By the same token the truth of these matters is hidden behind the smoke billowing from a House of Mirrors on the shores of the Potomac River. So after consultations with legal experts and longtime friends and associates in the Intelligence and Security business, the truth will be told in the form of fiction.

Names have not been changed to protect the identities of the parties involved. Though not all of those named really exist.
“That's what fiction is for. 
It's for getting at the truth when the truth isn't sufficient for the truth.”
 ― Tim O'Brien

My own personal border story starts in the Yucatan in both Merida and Cozumel, Mexico. My father had been working for a series of international companies one of which was The Tupman Thurlow Co. From there he joined IBEC, which was part of the Rockefeller conglomerate, a company where there were members of the Rockefeller family were personally involved with him in the daily management of operations. While working with IBEC he spent a lot of time in the Yucatan, in Merida, Progresso, and Cozumel, and I had the opportunity as a young teenager to accompany him there a few times.

He left the New York corporate scene in 1971, the family moving to Scottsdale, Arizona which was a totally different lifestyle than we’d had been living in either Rye, New York or Weston, Connecticut.
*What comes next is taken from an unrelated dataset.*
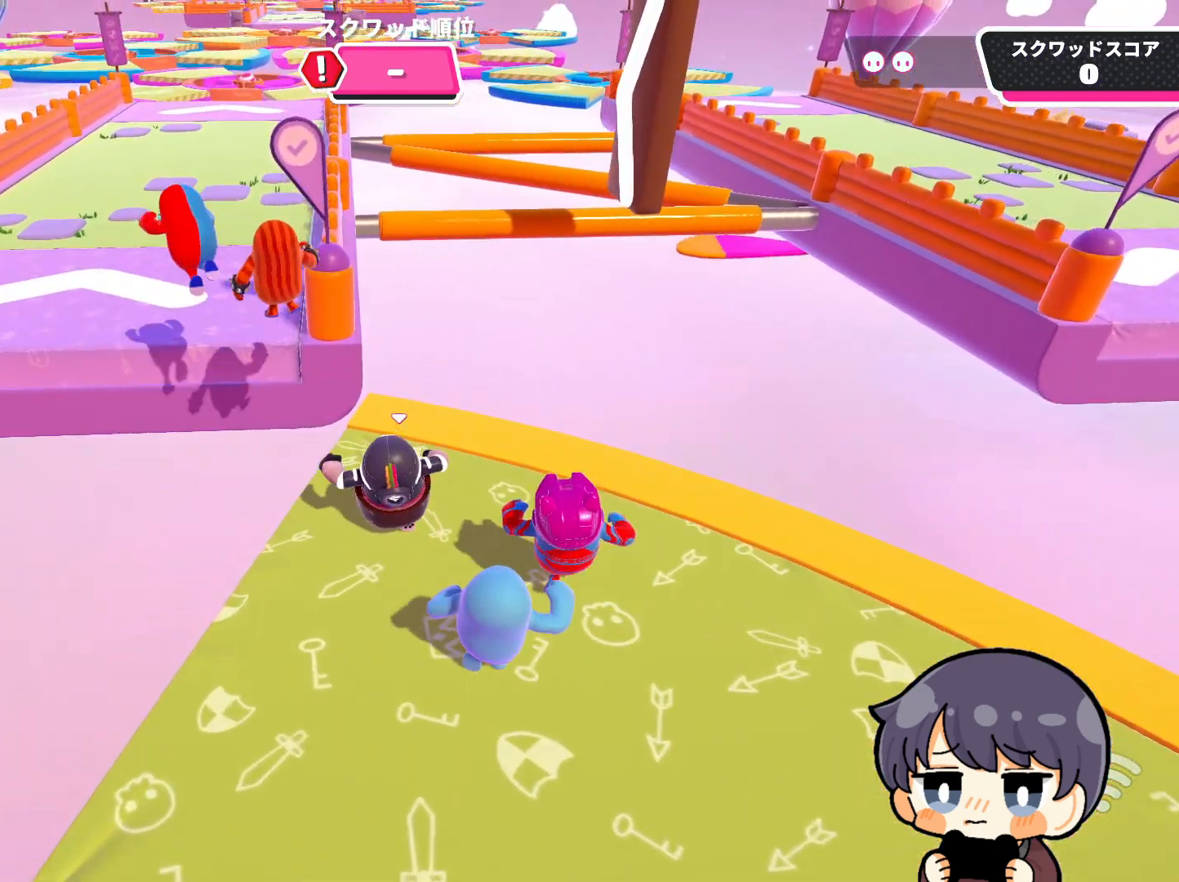
{"buttons": [], "left_stick": "up", "right_stick": "up", "events": [[267, "CROSS", "down"], [367, "CROSS", "up"], [500, "right_stick", "up"]]}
111 Milton Road, Rye , New York
I finished High School in Arizona, spent some time at the local Community College and then joined in the boom and bust cycle of the construction business. It was in 1978 that the Arizona economy took a dump. I had been working steady as a framing carpenter for a few years, and then there just were no more houses to build. No more slabs were being poured, there was a depression, the boom had become a bust and believe me, it was a depressing situation.
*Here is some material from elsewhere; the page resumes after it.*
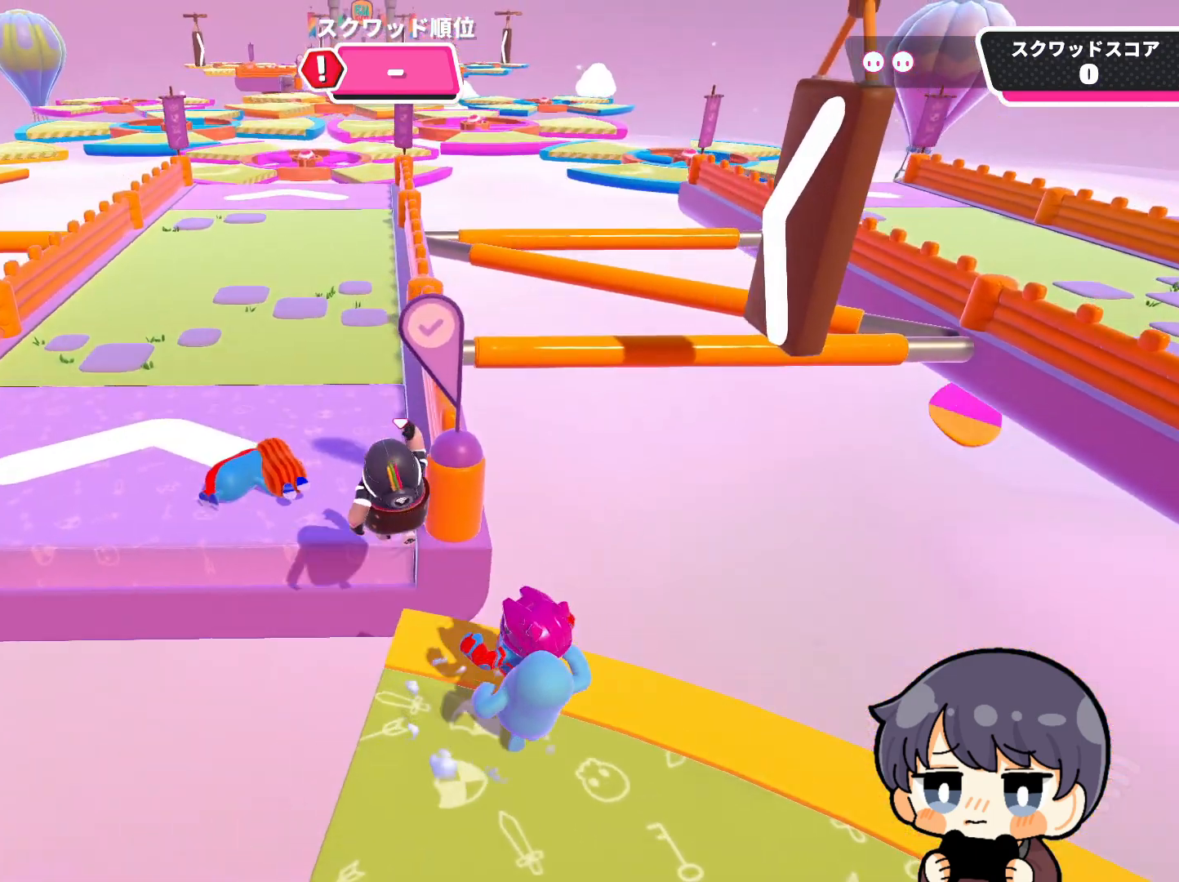
{"buttons": [], "left_stick": "up", "right_stick": "center", "events": [[300, "right_stick", "center"]]}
My brother told me of a friend of his that had joined the Army, and received a signing bonus of $2,500 dollars when he did. I went to the recruiting office, to check out the possibilities. I took the tests and was told that I was qualified for any job that there was, in the US Army. The three Military Occupational Specialties that paid the $2,500 bonus for a four year enlistment were Infantry, Armor and Artillery. None of which struck me as things I really wanted to spend the next four years doing. Truth was I had no real idea what any of the jobs entailed, but my uncle had been a tanker, in Germany during the ‘Nam era, and had not liked it. The Artillery held no interest for me and I did not know much about the Infantry.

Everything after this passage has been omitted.